4 Ocak 2010 Pazartesi

FECR-İ ATİ EDEBIYATI

1. 20 Mart 1909′da Hilal Matbaası’nda toplanan Şahabettin Süleyman,Yakup Kadri, Refik Halit, Cemil Süleyman, Köprülüzade Mehmet Faut, Tahsin Nahit, Emin Bülent, Ali Süha, Faik Ali ve Müfit Ratib gibi yeni bir hareket başlatmayı planlar. Ahmet Haşim de bu harekete katılır. Böylece Fecr-i Ati Encümen-i Edebisi Beyannamesi, 24 Şubat 1910′da yayımlanır. Fecr-i Ati edebiyatı, II. Meşrutiyet’in ilanından sonra Servet-i Fünûn dergisinde yayımlanan bir bildiriyle başlar.2. Edebiyatımızda ilk edebi bildiriyi (beyannameyi) yayımlayan topluluktur.3. Edebiyatımızda ilk edebî topluluktur.4. Servet-i Fünûn edebiyatına tepki olarak doğmuştur.5. ‘Sanat şahsi ve muhteremdir.’ (Sanat kişisel ve saygıya değerdir) görüşüne bağlıdırlar.6. ‘Edebiyat ciddi ve önemli bir iştir, bunun halka anlatılması lazımdır.’ görüşüne sahiptirler
7. Batıdaki benzerleri gibi dil, edebiyat ve sanatın gelişmesine, ilerlemesine hizmet etmek; gençleri bir araya getirmek; seviyeli fikir münakaşalarıyla halkı aydınlatmak; değerli ve önemli yabancı eserleri Türkçeye kazandırmak; Batıdaki benzer topuluklarla temas kurmak, böylece Türk edebiyatını Batı edebiyatına yaklaştırmak, Batı edebiyatını Türk edebiyatına tanıtmak amacındadırlar.8. Servet-i Fünûn’a bir tepki olarak ortaya çıkmasına rağmen, şiir sahasında bu edebiyatın özelliklerini sürdürürler.9. Şiirlerinde işledikleri başlıca temalar tabiat ve aşktır.10. Tabiat tasvirleri gerçekten uzak ve subjektiftir.11. Dil bakımından Servet-i Fünûn’un devamıdır. Arapca ve Farsça kelime ve tamlamalarla dolu, günlük dilden uzak ve kapalı bir şiir dili oluşturmuşlardır.12. Aruz veznini kullanarak serbest müstezat türünü daha da geliştirmişlerdir.13. Fecr-i Aticiler tiyatro ile yakından ilgilenmişlerdir.14. Şiirde özellikle Sembolizmin etkisi söz konusudur. Hikâyede Maupassant, tiyatroda ise Henrich Ibsen örnek alınır.

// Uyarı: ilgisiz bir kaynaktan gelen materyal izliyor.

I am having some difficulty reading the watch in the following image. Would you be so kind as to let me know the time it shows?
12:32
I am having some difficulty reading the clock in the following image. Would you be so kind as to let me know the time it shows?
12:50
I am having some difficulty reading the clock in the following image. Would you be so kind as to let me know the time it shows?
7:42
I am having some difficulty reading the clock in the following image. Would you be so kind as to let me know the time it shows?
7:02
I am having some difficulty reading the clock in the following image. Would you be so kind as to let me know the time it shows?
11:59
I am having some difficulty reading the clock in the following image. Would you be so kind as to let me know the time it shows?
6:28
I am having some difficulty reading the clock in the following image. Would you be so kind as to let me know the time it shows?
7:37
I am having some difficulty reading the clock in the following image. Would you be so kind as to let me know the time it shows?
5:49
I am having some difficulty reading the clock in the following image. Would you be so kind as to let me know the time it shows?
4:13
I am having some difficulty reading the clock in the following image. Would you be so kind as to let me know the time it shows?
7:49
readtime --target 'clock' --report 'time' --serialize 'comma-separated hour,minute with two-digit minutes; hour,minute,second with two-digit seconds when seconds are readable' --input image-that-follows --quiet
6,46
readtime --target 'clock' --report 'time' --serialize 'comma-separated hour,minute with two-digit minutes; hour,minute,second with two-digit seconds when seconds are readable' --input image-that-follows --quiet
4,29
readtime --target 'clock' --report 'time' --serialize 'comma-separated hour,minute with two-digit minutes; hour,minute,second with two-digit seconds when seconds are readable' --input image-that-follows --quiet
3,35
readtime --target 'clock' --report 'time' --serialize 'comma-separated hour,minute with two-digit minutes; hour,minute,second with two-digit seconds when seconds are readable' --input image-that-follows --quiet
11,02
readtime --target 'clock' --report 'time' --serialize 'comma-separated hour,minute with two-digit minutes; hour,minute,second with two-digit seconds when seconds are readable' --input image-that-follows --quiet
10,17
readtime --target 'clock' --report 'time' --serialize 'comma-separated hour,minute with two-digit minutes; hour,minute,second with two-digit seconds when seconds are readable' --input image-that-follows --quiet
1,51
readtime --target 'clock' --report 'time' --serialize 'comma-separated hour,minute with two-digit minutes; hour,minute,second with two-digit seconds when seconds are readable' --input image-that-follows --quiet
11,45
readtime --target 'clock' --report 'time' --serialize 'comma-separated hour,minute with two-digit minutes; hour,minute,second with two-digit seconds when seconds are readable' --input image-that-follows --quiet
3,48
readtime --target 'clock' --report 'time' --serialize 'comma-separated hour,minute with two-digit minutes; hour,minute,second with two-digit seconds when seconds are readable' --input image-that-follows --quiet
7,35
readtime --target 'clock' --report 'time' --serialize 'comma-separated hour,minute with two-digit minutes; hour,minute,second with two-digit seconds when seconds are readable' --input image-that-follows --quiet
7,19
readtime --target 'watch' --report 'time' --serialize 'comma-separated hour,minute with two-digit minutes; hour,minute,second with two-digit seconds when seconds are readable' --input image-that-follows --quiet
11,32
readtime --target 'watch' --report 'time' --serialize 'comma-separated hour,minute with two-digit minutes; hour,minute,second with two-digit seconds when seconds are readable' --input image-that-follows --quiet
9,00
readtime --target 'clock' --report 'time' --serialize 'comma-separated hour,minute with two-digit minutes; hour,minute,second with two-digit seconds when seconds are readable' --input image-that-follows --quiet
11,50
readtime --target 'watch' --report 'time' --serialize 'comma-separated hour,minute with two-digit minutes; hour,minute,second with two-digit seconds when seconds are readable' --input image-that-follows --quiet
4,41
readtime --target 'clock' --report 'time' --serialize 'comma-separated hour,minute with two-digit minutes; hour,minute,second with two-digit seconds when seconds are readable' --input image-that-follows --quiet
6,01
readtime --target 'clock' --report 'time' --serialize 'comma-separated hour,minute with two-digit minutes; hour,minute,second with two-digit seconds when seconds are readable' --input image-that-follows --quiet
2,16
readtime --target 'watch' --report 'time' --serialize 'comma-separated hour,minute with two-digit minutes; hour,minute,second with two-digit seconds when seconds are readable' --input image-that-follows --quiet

15. Belli bir sanat anlayışında, belli değer ölçüleri etrafında birleşmeyi değil, ferdi hürriyeti ve bunun sonucu olarak da çeşitliliği savundukları için kısa sürede dağılmışlardır. Dağılmalarında özellikle Ömer Seyfettin ve Ziya Gökalp‘in çıkardıkları Genç Kalemler dergisi etkilidir. Yani Milli Edebiyat hareketinin başlaması Fecr-i Ati‘yi bitirir.16. Fecr-i Ati Edebiyat-ı Cedide ile Milli Edebiyat arasında bir köprü görevi görür.17. Fecr-i Ati‘nin en önemli temsilcisi Ahmet Haşim’dir.18. Fecr-i Ati Beyannamesine imza atanlar: Ahmet Haşim, Ahmet Samim, Emin Bülent (Serdaroğlu), Emin Lami, Tahsin Nahit, Celal Sahir (Erozan), Doktor Cemil Süleyman, Hamdullah Suphi (Tanrıöver), Refik Halit (Karay), Şahabettin Süleyman, Abdülhak Hayri, İzzet Melih (Devrim), Ali Canip (Yöntem), Ali Süha (Delibaşı), Faik Ali (Ozansoy), Fazıl Ahmet (Aykaç), Mehmet Behçet (Yazar), Mehmet Rüştü, Mehmet Fuat (Köprülü), Müfit Ratib, Yakup Kadri (Karaosmanoğlu), İbrahim Alaattin.19. Milli Edebiyat‘ın başlamasıyla Hamdullah Suphi, Ali Canib ve Celal Sahir’in bu harekete katılmalarıyla topluluk 1912′de dağılmıştır. Yalnızca Ahmet Haşim Fecr-i Ati edebiyatının temel ilkelerine bağlı kalmış ve Milli edebiyat hareketine katılmamıştır.20. Fecri Ati’nin görüşlerini, Yakup Kadri, Celal Sahir, Ahmet HAşim, Müfit Ratip, Mehmet Fuat ve Ali Canib Resimli Kitap adlı dergide; Mehmet Rauf, Hüseyin Suat ve Raf Necdet de eleştirilere Servet-i Fünûn’da cevap verdiler.
HÜSEYİN RAHMİ GÜRPINAR (1861-1944): Servet-i Fünun romanının gözde olduğu devirde Hüseyin Rahmi, Ahmet Mithat’ın popüler roman çığırını tek başına ve büyük bir kudretle devam ettiren tek şahsiyettir.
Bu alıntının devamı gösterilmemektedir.